Sebastien Brandt - La Nef des Fous -Das Nachen Schyff - Carnaval 1494

LA TRAVERSÉE

Lorsqu'on est diagnostiqué d'une maladie qui ne guérira pas, le fait de ne pas la avancer tout seul va être déterminant, aussi bien pendant la phase de découverte que lors de l' évolution des différents stades qui seront franchis plus ou moins vite, selon le cas.

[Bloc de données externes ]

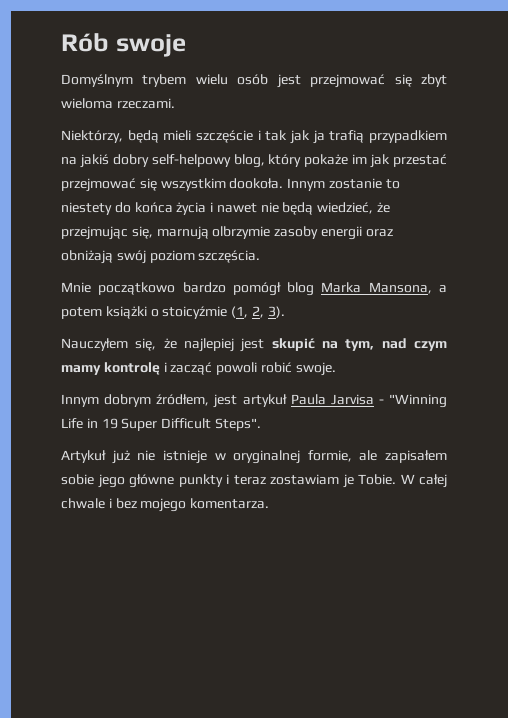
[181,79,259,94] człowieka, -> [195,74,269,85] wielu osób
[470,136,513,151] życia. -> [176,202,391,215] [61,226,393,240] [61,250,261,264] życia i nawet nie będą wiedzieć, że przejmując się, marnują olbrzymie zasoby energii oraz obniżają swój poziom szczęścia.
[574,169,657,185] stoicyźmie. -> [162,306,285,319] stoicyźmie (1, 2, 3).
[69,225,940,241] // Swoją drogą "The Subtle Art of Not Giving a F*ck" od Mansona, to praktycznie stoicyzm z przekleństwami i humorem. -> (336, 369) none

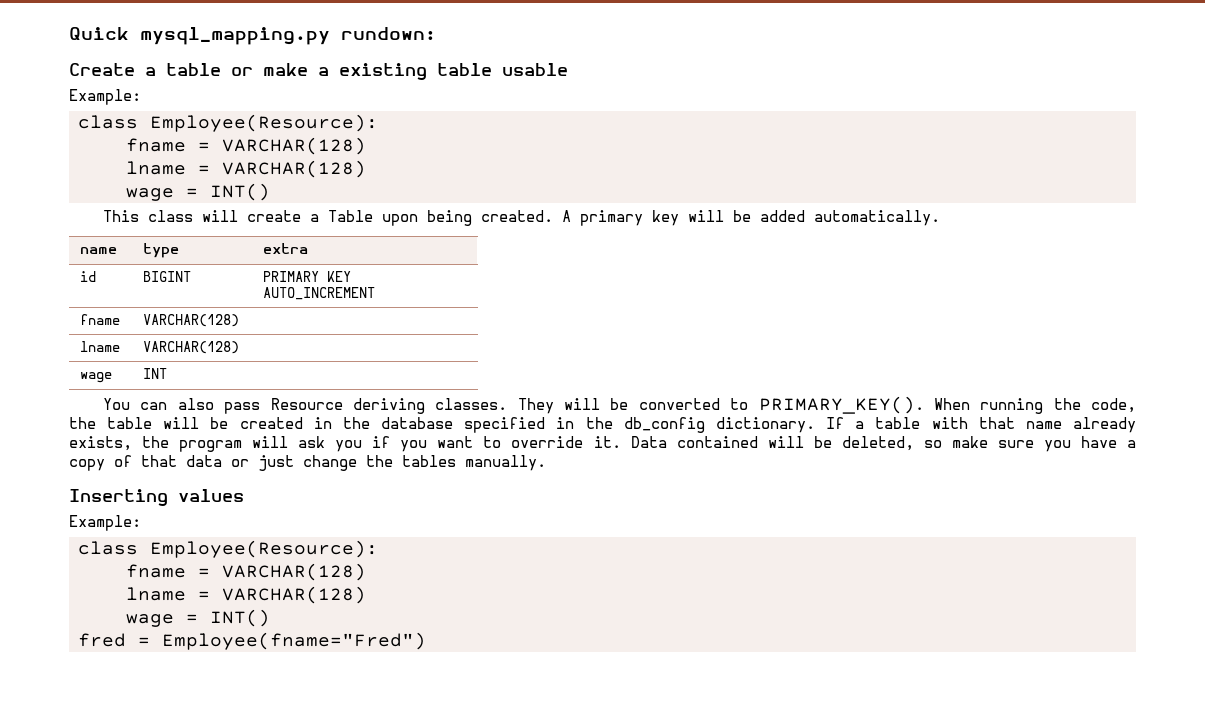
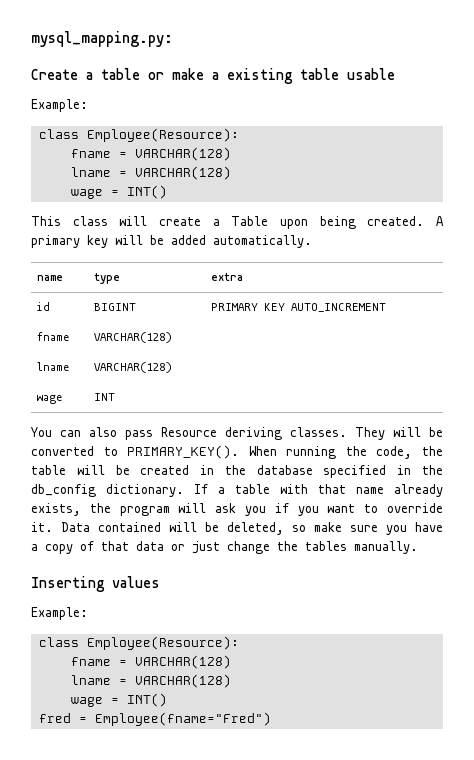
[69,27,436,45] Quick mysql_mapping.py rundown: -> [31,31,173,47] mysql_mapping.py:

Je ne veux pas ici concurrencer le point de vue du Dr Quenneville (qui m'a fortement inspiré cette réflexion) dans son livre co-écrit avec Natasha Dufour:"Vivre avec un proche gravement malade, publié aux éditions Bayard et qui s'adresse principalement à la personne qui accompagne (voir entrevue audio, sur Radio-Canada 1ère chaîne, dans la colonne de droite), mais plutôt exposer ce que la complicité et la connivence peuvent apporter de positif et de constructif dans une telle épreuve.
Il y a bien sûr le moment ou l'on apprend que la maladie entre dans notre vie, souvent un choc, mais où finalement une certaine confiance dans la vie et la médecine laisse encore une belle place à l'espérance, à la chance que l'on imagine naturellement de notre côté. Mais plus le temps passe, plus la réalité se fera peut-être crue, voire cruelle et concrète.
Quand les médecins et l'enchaînement des événements vous placent devant l'évidence, la complicité, l'humour, le détachement, la dérision, la créativité, le jeu, deviennent des formes de dialogue essentielles à l'équilibre.Elles permettent de garder une certaine distance avec la peur , le désespoir et le drame qui nous assaillent. Il ne s'agit pas ici d'artifices pour masquer la vérité mais bien d'outils pour rendre la vie encore acceptable, savoureuse malgré tout et construire un avenir, même si le rapport au temps est maintenant différent.
Ne pas tout prendre trop au sérieux et accepter cette situation , faire avec, en sachant que la séparation d'avec ceux qu'on aime est inéluctable et viendra toujours trop vite et trop tôt. Oser parler de la mort, de la peur, de la douleur, en ne leur accordant que la place qu'elles méritent. Oser en parler avec sérénité, avec effronterie et ironie, avec douceur et respect.
La grande question est de savoir s'il est possible de vivre longtemps une telle situation, jusqu'où et à quelle condition, tout en conservant la sérénité, le sourire, les projets et les objectifs que l'on s'était fixé.
Bien entendu, à chaque couple, à chaque situation, à chaque tranche d'âge, sa réponse propre et individuelle. C'est de notre situation particulière, celle de ma conjointe et moi dont je veux témoigner et non pas de généralités; témoigner du fait que confrontés ensemble, quotidiennement, à l'idée omniprésente d'un cancer avancé, tout en ayant connu espoirs, rémission, rechute, complications, angoisses, moment de vide et de déprime, on peut réserver un espace au bonheur et au bien-être, aux projets, et à la tendresse.
Il s'agit bien sûr d'un temps privilégié où peut être transcendée une relation, c'est le temps d'accepter l'idée de l'impermanence du corps et de toute chose et de la fin de la vie.